§ **Activity**
Everything below from the line with "363 299 100.53" to the last line, both included, is to be written out exactly, with nothing added.

§ **Given information**
▬▬▬▬▬▬

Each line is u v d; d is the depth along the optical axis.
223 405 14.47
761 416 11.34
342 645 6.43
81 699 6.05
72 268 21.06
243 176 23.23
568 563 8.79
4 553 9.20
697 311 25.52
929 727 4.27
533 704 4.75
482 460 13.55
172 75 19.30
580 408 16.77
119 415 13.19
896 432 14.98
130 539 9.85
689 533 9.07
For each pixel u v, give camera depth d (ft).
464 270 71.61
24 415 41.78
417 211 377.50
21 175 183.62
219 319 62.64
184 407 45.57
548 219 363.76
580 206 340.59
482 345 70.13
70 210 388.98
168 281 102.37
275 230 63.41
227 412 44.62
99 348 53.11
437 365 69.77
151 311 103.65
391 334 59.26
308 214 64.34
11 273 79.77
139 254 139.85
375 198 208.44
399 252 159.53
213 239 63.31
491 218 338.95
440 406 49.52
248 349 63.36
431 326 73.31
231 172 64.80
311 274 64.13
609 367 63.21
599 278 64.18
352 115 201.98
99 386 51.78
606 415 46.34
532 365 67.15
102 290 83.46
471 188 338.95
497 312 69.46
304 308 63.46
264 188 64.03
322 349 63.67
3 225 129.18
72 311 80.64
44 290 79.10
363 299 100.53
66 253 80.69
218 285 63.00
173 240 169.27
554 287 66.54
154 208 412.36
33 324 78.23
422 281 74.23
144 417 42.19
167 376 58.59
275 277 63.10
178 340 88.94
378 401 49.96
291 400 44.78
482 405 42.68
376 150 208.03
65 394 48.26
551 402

▬▬▬▬▬▬

§ **Task output**
363 299 100.53
66 253 80.69
218 285 63.00
173 240 169.27
554 287 66.54
154 208 412.36
33 324 78.23
422 281 74.23
144 417 42.19
167 376 58.59
275 277 63.10
178 340 88.94
378 401 49.96
291 400 44.78
482 405 42.68
376 150 208.03
65 394 48.26
551 402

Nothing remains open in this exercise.